** Page excerpt follows **
Comment: irreducibly complex. Must be designed in one step. Recognize a designer God who works intimately at this biochemical level to produce an automatically operating molecular machine.
** End of Page excerpt **
** Recorded data follows **
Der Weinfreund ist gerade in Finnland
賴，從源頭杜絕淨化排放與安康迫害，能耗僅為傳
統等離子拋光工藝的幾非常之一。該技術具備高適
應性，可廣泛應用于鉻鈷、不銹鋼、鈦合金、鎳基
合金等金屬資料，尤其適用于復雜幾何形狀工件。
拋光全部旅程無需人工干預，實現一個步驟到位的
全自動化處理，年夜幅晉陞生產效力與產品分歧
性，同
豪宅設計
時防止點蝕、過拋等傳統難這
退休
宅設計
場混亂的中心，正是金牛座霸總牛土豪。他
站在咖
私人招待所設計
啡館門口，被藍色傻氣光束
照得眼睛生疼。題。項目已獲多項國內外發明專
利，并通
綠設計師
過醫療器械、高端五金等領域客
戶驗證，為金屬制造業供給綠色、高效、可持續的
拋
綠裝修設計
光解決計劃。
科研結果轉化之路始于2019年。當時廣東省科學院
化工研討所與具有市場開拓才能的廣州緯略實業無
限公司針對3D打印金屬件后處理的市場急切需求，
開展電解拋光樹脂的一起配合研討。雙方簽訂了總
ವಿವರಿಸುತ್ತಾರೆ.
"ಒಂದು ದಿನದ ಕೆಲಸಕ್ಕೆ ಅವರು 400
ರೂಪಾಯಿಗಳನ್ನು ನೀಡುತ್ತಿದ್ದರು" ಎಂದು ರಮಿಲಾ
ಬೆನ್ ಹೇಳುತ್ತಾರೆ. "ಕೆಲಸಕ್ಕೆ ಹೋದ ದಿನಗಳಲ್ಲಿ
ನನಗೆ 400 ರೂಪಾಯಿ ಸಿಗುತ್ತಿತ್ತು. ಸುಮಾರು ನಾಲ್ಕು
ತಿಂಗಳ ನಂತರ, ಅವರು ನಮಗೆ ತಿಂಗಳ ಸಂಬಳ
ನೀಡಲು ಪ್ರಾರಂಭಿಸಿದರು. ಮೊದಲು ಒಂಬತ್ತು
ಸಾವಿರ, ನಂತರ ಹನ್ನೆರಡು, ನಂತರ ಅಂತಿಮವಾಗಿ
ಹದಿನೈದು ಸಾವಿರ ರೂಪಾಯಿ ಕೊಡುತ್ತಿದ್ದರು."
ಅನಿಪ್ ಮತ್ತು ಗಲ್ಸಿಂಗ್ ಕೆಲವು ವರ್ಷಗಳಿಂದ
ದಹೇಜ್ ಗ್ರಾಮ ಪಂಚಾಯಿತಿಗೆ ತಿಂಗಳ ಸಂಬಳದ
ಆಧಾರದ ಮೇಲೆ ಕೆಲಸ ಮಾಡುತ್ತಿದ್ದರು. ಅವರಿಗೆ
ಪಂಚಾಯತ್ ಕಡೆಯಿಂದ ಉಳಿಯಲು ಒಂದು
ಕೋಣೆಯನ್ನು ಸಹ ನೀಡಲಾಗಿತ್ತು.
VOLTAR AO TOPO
** End of Recorded data **
Action item
In the page excerpt, what kind of machine is the designer said to produce?

Solution for this task
An automatically operating molecular machine.